There are all sorts of horrors. You think life is safe but it isn't, it isn't at all. It's just horrors. Horrors!
JANET (reading her face, jerking a thumb upwards from a closed fist in the Whileawayan gesture of religion): God's will be done.
VIII
Stupid and inactive. Pathetic. Cognitive starvation. Jeannine loves to become entangled with the souls of the furniture in my apartment, softly drawing herself in to fit inside them, pulling one long limb after another into the cramped positions of my tables and chairs. The dryad of my living room. I can look anywhere, at the encyclopedia stand, at the cheap lamps, at the homey bat comfortable brown couch; it is always Jeannine who looks back. It's uncomfortable for me but such a relief to her.

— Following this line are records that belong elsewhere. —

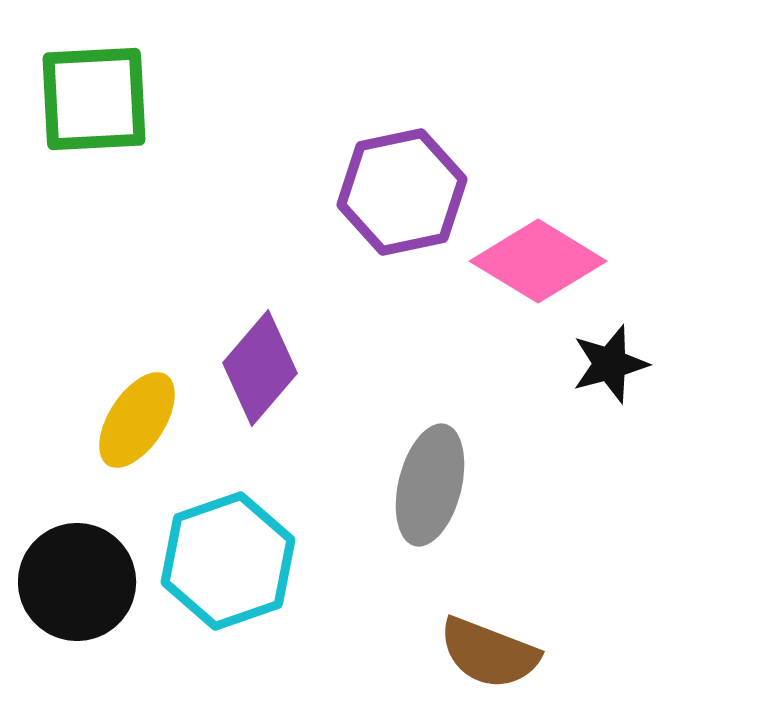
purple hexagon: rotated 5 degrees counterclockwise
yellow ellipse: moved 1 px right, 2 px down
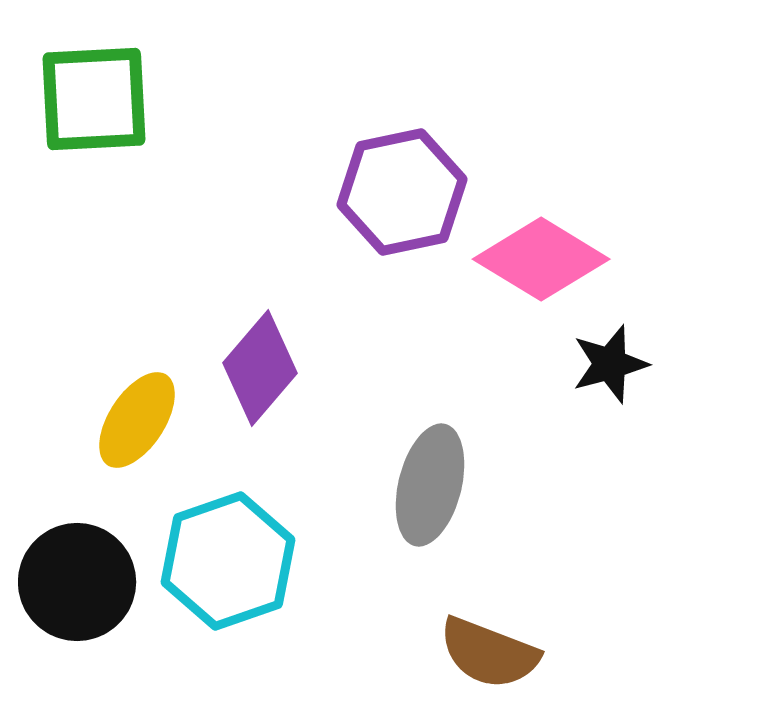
pink diamond: moved 3 px right, 2 px up
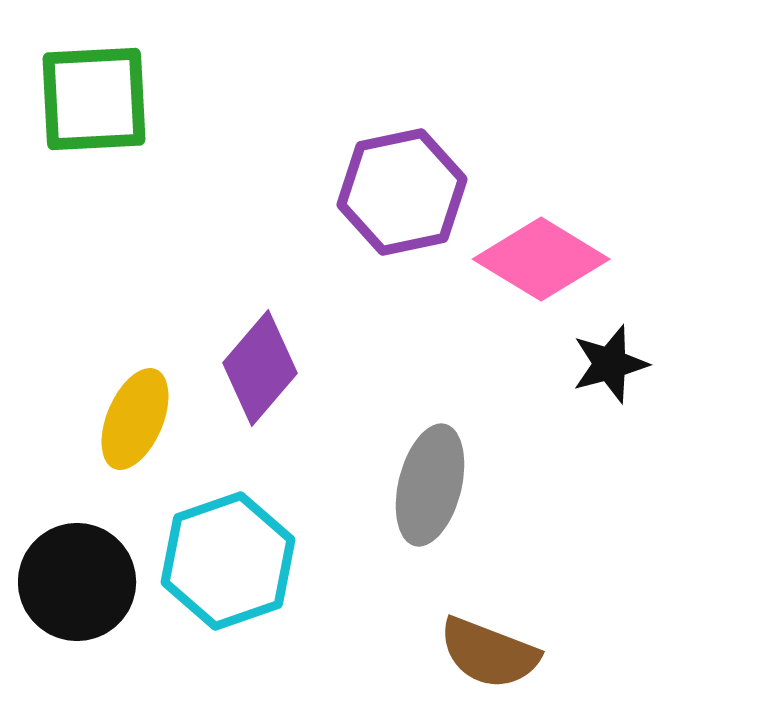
yellow ellipse: moved 2 px left, 1 px up; rotated 10 degrees counterclockwise
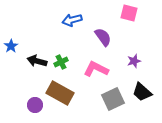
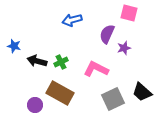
purple semicircle: moved 4 px right, 3 px up; rotated 120 degrees counterclockwise
blue star: moved 3 px right; rotated 24 degrees counterclockwise
purple star: moved 10 px left, 13 px up
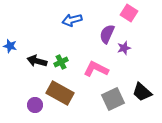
pink square: rotated 18 degrees clockwise
blue star: moved 4 px left
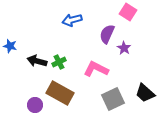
pink square: moved 1 px left, 1 px up
purple star: rotated 24 degrees counterclockwise
green cross: moved 2 px left
black trapezoid: moved 3 px right, 1 px down
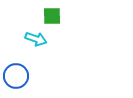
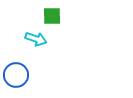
blue circle: moved 1 px up
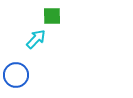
cyan arrow: rotated 65 degrees counterclockwise
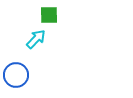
green square: moved 3 px left, 1 px up
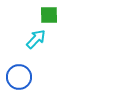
blue circle: moved 3 px right, 2 px down
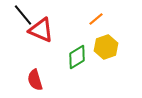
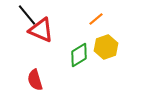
black line: moved 4 px right
green diamond: moved 2 px right, 2 px up
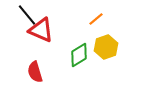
red semicircle: moved 8 px up
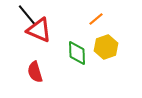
red triangle: moved 2 px left
green diamond: moved 2 px left, 2 px up; rotated 60 degrees counterclockwise
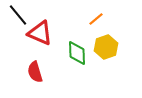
black line: moved 9 px left
red triangle: moved 1 px right, 3 px down
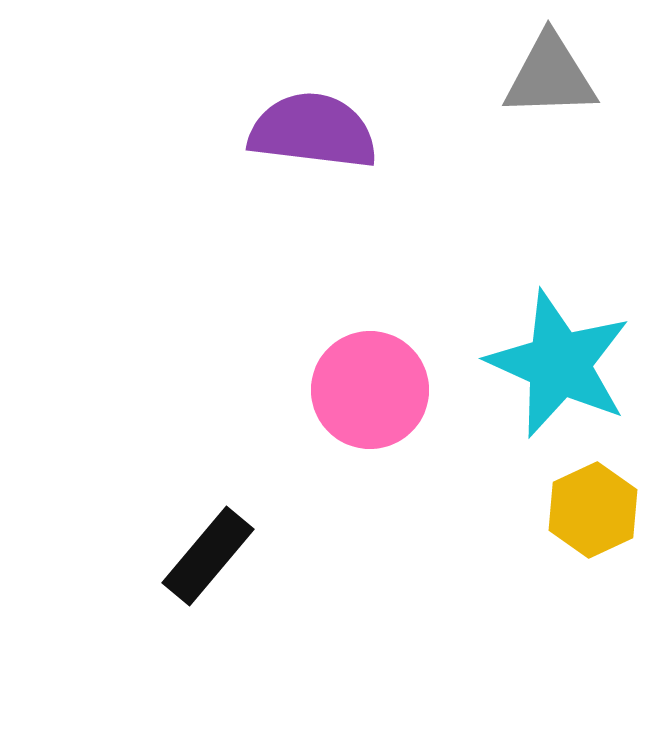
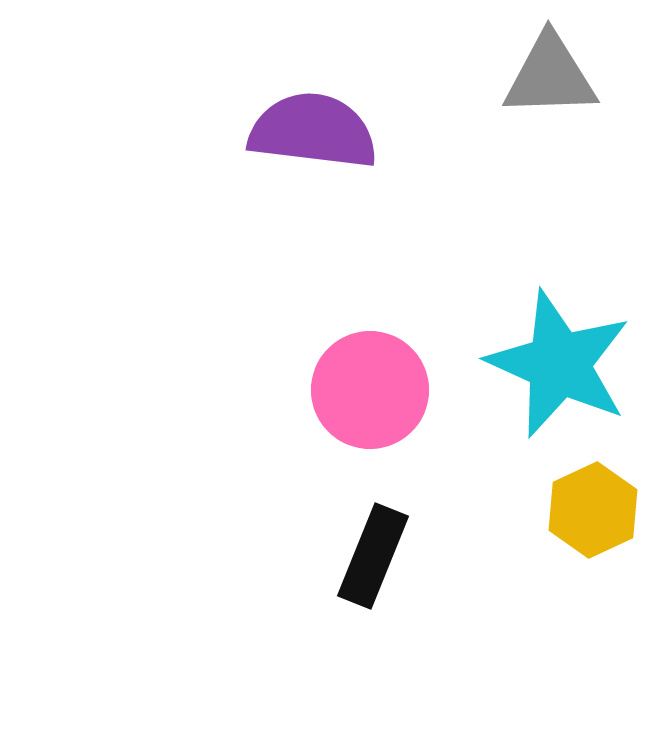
black rectangle: moved 165 px right; rotated 18 degrees counterclockwise
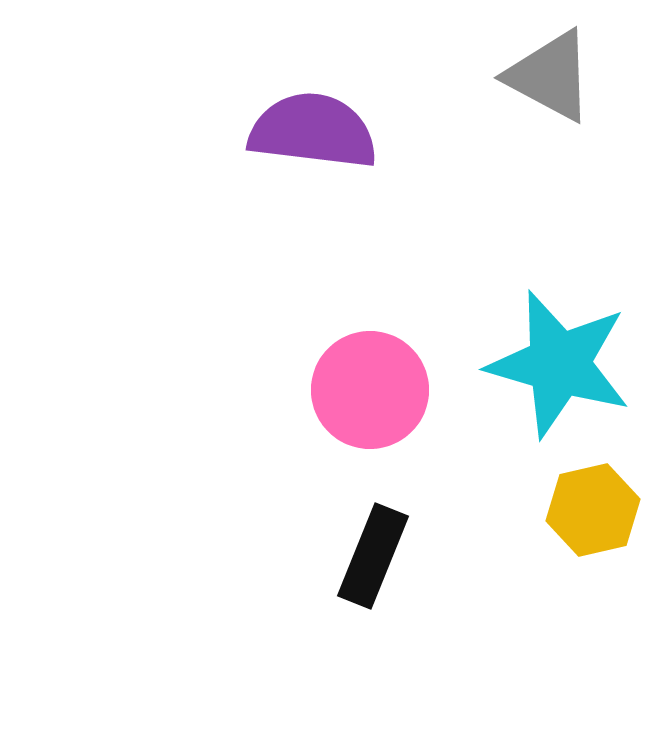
gray triangle: rotated 30 degrees clockwise
cyan star: rotated 8 degrees counterclockwise
yellow hexagon: rotated 12 degrees clockwise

That long, young, pretty body loves to be sat on and I think if Jeannine ever meets a Satanist, she will find herself perfectly at home as his altar at a Black Mass, relieved of personality at last and forever.
IX
Then there is the joviality, the self-consequence, the forced heartiness, the benevolent teasing, the insistent demands for flattery and reassurance. This is what ethologists call dominance behavior.
EIGHTEEN-YEAR-OLD MALE COLLEGE FRESHMAN (laying down the law at a party): If Marlowe had lived, he would have written very much better plays than Shakespeare's.